According to Bill Campbell, Project Manager at the Walton Sustainability Solutions Initiatives, groups like his organization are working in conjunction with major manufacturers nationwide to attack the problem at the source. They’re finding ways to make plastic bottles be of the same plastic, rather than being made of differing PET and PP plastic.
“Designing with sustainability in mind can really change what our products might look like and what sorts of options we have to put them and their material into cycles,” Basile says.
And yet there is no recycling incentive in place in Arizona.
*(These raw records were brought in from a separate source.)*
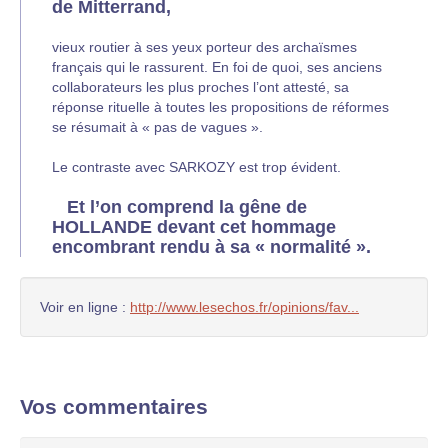
de Mitterrand,
vieux routier à ses yeux porteur des archaïsmes
français qui le rassurent. En foi de quoi, ses anciens
collaborateurs les plus proches l’ont attesté, sa
réponse rituelle à toutes les propositions de réformes
se résumait à « pas de vagues ».
Le contraste avec SARKOZY est trop évident.
Et l’on comprend la gêne de
HOLLANDE devant cet hommage
encombrant rendu à sa « normalité ».
Voir en ligne :
http://www.lesechos.fr/opinions/fav...
Vos commentaires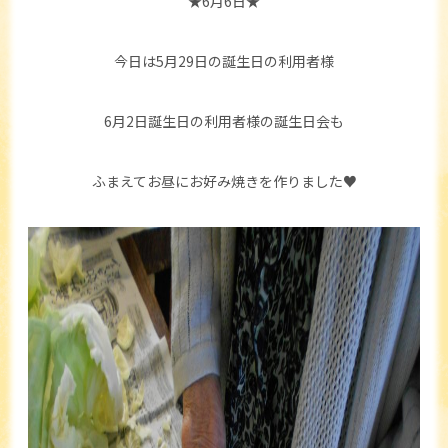
★6月6日★
今日は5月29日の誕生日の利用者様
6月2日誕生日の利用者様の誕生日会も
ふまえてお昼にお好み焼きを作りました♥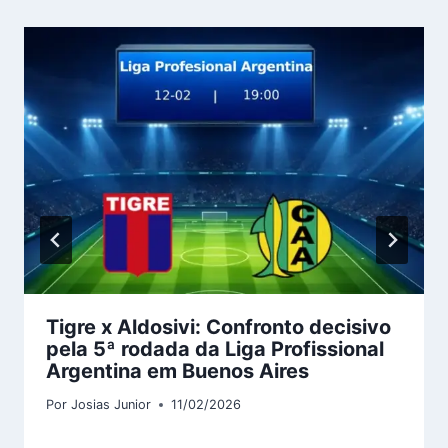
Tigre x Aldosivi: Confronto decisivo
pela 5ª rodada da Liga Profissional
Argentina em Buenos Aires
Por
Josias Junior
11/02/2026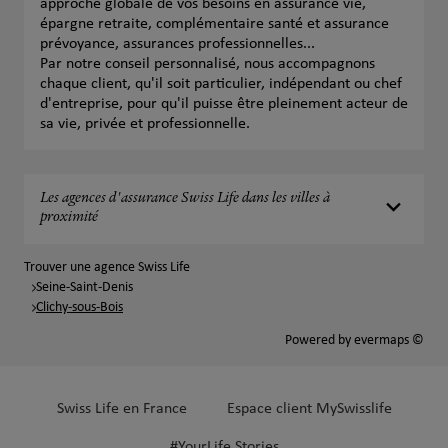
approche globale de vos besoins en assurance vie,
épargne retraite, complémentaire santé et assurance
prévoyance, assurances professionnelles...
Par notre conseil personnalisé, nous accompagnons
chaque client, qu'il soit particulier, indépendant ou chef
d'entreprise, pour qu'il puisse être pleinement acteur de
sa vie, privée et professionnelle.
Les agences d'assurance Swiss Life dans les villes à
proximité
Trouver une agence Swiss Life
Seine-Saint-Denis
Clichy-sous-Bois
Powered by
evermaps ©
Swiss Life en France
Espace client MySwisslife
#YourLife Stories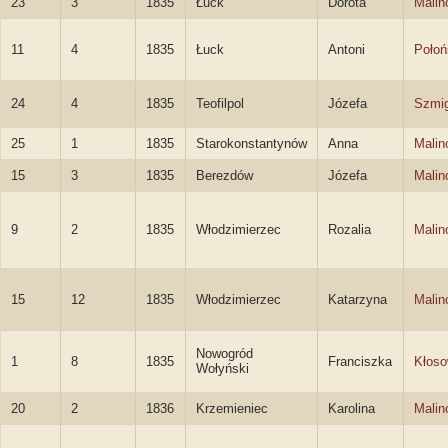
23
3
1835
Łuck
Dorota
Malin
11
4
1835
Łuck
Antoni
Połoń
24
4
1835
Teofilpol
Józefa
Szmig
25
1
1835
Starokonstantynów
Anna
Malin
15
3
1835
Berezdów
Józefa
Malin
9
2
1835
Włodzimierzec
Rozalia
Malin
15
12
1835
Włodzimierzec
Katarzyna
Malin
Nowogród
1
8
1835
Franciszka
Kłoso
Wołyński
20
2
1836
Krzemieniec
Karolina
Malin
California, on the other hand, is one of 11 states that belong to the “bottle bill” which gives the public a monetary incentive to recycle containers.
“The incentive provided by a redemption program would likely mean a significant increase in the amount of plastic available to recycling businesses, since more would be returned rather than thrown away,” Oldfield says. “This would in all likelihood alleviate some of the concern over bottles versus caps since more volume would probably mean more money for the recycling centers.”
The California Redemption Value, CRV, is 5 cents on containers less than 24 ounces and 10 cents on containers 24 ounces or larger. The monetary incentive begins at the checkout stand. Once the fee is initially paid it can be redeemed by returning eligible containers to any of the 2,000 recycling centers in the state of California.
“California has redemption value, recycling incentive to remain in the recyclable pile and not be thrown away,” Oldfield says. “Now that incentive doesn’t exist in some other states.”
It doesn’t exist in Arizona. With the fast pace of conveyor belts, human workers cannot possibly ensure that every plastic bottle is sorted in its proper place no matter the numerous layers of processing.
“In spite of deposit fees,much of this trash leading out to the sea will be plastic beverage bottles,” Moore says. “We use 2 million of them in the United States every five minutes.”
According to Levine, in regards to ASU specifically there is a large amount of recyclable material being sent to landfills.
“In fiscal year 2014 we actually sent to the landfill 6,700 tons of material; 5.4 percent of that or about 362 tons are actually considered recyclable containers, and that includes number one plastics and number two plastics and those are very easy to recycle in the ASU system,” Levine says. “We can very easily eliminate what we are sending to the landfill just by recycling plastic bottles.”
Even still, plastic bottle caps continue to make it to sea. Moore traces the path of bottle caps with consideration of the planet’s natural current pathways.
“After a year, the ones from Japan are heading straight across the Pacific, while ours get caught in the California current and first head down to the latitude of Cabo San Lucas," Moore says. "After 10 years, a lot of the Japanese caps are in what we call the Eastern Garbage Patch, while ours litter the Philippines. After 20 years, we see emerging the debris accumulation zone of the North Pacific Gyre.”
Incentive or no incentive? Caps on or caps off?
Moore says the solution is to stop the plastic at its source. “Stop it on land before it falls in the ocean,” he says.